[Quoted text]
============================================================
Effectively Connected Income

 

If you are engaged in a U.S. trade or business, and if income or gain from the notes is effectively connected with the conduct of that trade or business, you generally will be subject to regular U.S. federal income tax with respect to that income or gain in the same manner as if you were a U.S. Holder, subject to the provisions of an applicable income tax treaty. In this event, if you are a corporation, you should also consider the potential application of a 30% (or lower treaty rate) branch profits tax. You would be required to provide an IRS Form W-8ECI to the applicable withholding agent to establish an exemption from withholding for amounts, otherwise subject to withholding, paid on a note. If this paragraph applies to you, you should consult your tax adviser with respect to other U.S. tax consequences of the ownership and disposition of the note, including the possible imposition of a 30% branch profits tax if you are a corporation.

 

Possible Taxable Event

 

A change to an Underlier (resulting from, for example, a reorganization event) could result in a significant modification of the affected notes. A change in the methodology by which an Underlier is calculated, a change in the components of an Underlier, a change in the timing or amount of payments on a note due to a market disruption event, the designation of a successor Underlier, or the designation of a substitute or successor rate or other similar circumstances resulting in a material change to an Underlier could also result in a significant modification of the affected notes. In particular, the modification of Underlier as the result of the active management of an Index underlying a note could result in a significant modification of such note. Additionally, in certain circumstances where our obligations under the notes are assumed by another entity, such substitution could result in a significant modification of the affected notes.
============================================================
[Entries provided]
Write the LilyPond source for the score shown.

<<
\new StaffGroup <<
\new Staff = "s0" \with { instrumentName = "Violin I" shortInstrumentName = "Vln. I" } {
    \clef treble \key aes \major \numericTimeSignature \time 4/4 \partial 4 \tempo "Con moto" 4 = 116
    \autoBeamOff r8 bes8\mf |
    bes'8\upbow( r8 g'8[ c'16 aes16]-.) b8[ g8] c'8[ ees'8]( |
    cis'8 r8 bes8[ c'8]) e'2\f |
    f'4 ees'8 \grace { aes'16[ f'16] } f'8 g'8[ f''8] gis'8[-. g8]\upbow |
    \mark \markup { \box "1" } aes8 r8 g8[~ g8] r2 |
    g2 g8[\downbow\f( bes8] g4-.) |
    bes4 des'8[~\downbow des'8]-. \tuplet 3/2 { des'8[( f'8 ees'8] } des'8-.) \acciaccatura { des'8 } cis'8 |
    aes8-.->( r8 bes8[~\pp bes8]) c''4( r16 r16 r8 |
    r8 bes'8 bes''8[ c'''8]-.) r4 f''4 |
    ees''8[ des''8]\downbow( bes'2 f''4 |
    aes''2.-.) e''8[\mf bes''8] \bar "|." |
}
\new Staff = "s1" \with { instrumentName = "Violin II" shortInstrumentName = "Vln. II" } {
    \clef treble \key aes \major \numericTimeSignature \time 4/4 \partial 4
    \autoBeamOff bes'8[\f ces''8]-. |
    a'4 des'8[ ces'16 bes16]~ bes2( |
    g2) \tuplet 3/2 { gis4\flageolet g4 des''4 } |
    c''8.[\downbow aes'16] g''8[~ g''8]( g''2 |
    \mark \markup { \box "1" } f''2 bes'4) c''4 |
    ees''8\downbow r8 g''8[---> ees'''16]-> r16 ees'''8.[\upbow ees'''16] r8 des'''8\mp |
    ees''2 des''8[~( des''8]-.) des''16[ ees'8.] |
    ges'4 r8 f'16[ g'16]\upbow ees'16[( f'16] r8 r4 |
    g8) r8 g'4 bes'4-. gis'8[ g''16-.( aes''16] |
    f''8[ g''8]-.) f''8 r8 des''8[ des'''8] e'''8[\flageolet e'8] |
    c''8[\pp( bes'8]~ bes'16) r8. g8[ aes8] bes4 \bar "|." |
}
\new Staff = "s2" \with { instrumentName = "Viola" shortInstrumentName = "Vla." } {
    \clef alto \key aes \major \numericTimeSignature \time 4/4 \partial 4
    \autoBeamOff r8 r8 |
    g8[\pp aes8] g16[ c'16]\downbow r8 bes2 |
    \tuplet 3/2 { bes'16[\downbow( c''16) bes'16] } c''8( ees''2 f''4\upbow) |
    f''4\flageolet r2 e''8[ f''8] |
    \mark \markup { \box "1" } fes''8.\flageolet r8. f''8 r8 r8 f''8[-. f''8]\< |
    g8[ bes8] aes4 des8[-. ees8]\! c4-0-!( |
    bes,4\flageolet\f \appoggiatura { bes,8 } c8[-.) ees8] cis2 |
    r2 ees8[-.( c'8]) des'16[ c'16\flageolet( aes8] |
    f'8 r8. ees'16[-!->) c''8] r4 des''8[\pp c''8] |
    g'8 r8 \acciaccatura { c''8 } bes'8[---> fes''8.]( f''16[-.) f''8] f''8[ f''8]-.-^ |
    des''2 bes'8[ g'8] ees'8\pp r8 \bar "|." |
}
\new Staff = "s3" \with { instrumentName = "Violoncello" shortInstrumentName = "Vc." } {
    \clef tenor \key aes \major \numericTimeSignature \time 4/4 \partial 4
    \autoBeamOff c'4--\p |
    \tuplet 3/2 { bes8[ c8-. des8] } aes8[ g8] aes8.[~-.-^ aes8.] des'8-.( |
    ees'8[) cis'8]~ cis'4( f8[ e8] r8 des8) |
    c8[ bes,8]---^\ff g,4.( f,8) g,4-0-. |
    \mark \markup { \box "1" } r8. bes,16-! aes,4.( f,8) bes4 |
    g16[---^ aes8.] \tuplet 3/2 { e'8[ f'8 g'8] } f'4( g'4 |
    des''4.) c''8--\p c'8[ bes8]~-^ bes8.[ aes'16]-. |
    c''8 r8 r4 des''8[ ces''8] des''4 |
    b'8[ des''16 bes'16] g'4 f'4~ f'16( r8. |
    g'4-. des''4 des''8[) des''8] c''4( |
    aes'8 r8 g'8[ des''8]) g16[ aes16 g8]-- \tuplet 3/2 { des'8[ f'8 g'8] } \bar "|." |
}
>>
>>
============================================================
[Requirement] Carry on the passage about U.S. federal income tax consequences, picking up right after its final sentence.

[Output for this task]
A significant modification would generally result in the notes being treated as terminated and reissued for U.S. federal income tax purposes. In that event, if you are a U.S. Holder, you might be required to recognize gain or loss (subject to possible recapitalization treatment or, in the case of loss, the possible application of the wash sale rules) with respect to the notes, and your holding period for your notes could be affected. Moreover, depending on the facts at the time of the significant modification, the reissued notes could be characterized for U.S. federal income tax purposes in a manner different from their original treatment, which could have a significant and potentially adverse effect on the timing and character of income you recognize with respect to the notes after the significant modification. In addition, a significant modification could result in adverse U.S. federal withholding tax consequences to a Non-U.S. Holder.

 

You should consult your tax adviser regarding the consequences of a significant modification of the notes. Except where stated otherwise, the discussion herein assumes that there has not been a significant modification of the notes.

 

Fungibility of Subsequent Issuances of the Notes

 

We may, without the consent of the holders of outstanding notes, issue additional notes with identical terms. Even if they are treated for non-tax purposes as part of the same series as the original notes, these additional notes may be treated as a separate issue for U.S. federal income tax purposes or otherwise be treated differently from the original notes.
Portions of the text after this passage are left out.